Now, as the executive director of Marion's Community School of the Arts, Fauser said his creative needs are being fulfilled by writing for the stage and helping children reach their artistic potential.

"It actually fulfills me so much more than, say, Waking Up in Reno," he said. "There's Billy Bob Thornton, Charlize Theron, Patrick Swayze, all reading my lines, and those moments will never be taken away from me.

"But there's so much of that that's out of your control. They can change words, rewrite scenes, cut scenes, edit scenes, and all of a sudden, this work of what you thought was art becomes a business. And it really kind of decapitates you in a way."

Fauser recently returned to the screen, playing a mechanic named Travis in Madison, being released today in Marion and across the country.

The film chronicles the southeastern Indiana town's quest to host and win the Gold Cup of hydroplane racing in 1971. Caviezel plays real-life boat pilot Jim McCormick, and the cast also includes Mary McCormack, Bruce Dern and Jake Lloyd.

Although the production wrapped six years ago, before Waking Up in Renowas filmed, being back in Madison on Sunday for the premiere reenergized Fauser, putting him back with many of the Hollywood stars he calls his friends.

"My gosh," Caviezel said. "Let me tell you, he was the one saving grace for this film as far as keeping me in stitches always.
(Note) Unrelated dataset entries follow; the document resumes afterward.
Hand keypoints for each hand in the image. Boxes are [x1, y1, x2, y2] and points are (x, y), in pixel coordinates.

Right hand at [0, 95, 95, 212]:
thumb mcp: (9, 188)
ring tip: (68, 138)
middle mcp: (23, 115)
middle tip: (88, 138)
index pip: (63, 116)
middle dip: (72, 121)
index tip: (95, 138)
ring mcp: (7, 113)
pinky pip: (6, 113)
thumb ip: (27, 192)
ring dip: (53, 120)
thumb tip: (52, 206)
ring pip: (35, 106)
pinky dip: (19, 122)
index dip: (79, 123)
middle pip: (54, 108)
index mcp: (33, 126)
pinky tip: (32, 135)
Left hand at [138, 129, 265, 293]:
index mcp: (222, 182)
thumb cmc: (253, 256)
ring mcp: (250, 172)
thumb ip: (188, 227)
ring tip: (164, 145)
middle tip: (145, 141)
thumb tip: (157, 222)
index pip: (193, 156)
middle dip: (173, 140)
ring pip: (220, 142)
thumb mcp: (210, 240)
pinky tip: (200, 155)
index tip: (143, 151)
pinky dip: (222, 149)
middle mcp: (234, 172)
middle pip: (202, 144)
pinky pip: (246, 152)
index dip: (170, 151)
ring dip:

I could talk to that guy forever.

"(Director) Bill Bindley did a great job casting this movie," he said. "It's like a basketball team. You have to have great players in certain positions."

The stars weren't the only ones with Fauser stories in Madison, a city of 12,000 that hosted the seven-week film shoot.

"Oh, he's something," said 75-year-old Mary Zelda Adams, a Milton, Ky., resident who was an extra in the film. "In between scenes, while we were waiting, he was always doing something to keep us amused."

Despite his disillusionment with the Hollywood machine, Fauser isn't ready to turn his back on the movie business. Not yet.

He's got some work to do first.

As CSA's executive director, he's also been given the task of co-writing and directing a show about James Dean's childhood for the upcoming James Dean Fest set for June 3 through 5 at Marion Municipal Airport.

Once that is done, and he gets through another season of iTheatre, the weeklong, intensive writing and acting workshop he puts on through CSA, Fauser said he wants to go back to his roots and work on a movie script.

But until he's ready for that, CSA is keeping him more than occupied and interested, and that's going to continue as long as he's got the support from the students and the community.

"I think as long as there is an interest here and there are people that get it," he said. "The more people that get it, the more inspired I will get.

"If it's just like, 'Oh, this is Marion,' or 'Oh, it's just Grant County' and it's blasé and I'm fighting in quicksand, then it's time for me to press the ejector button."

But of all the roles Fauser has played, the one he's taking the most seriously now is as an inspiration to young people.

"I am here as a living example of someone who has had success in what they like to do. It is my duty to pass this on," he said.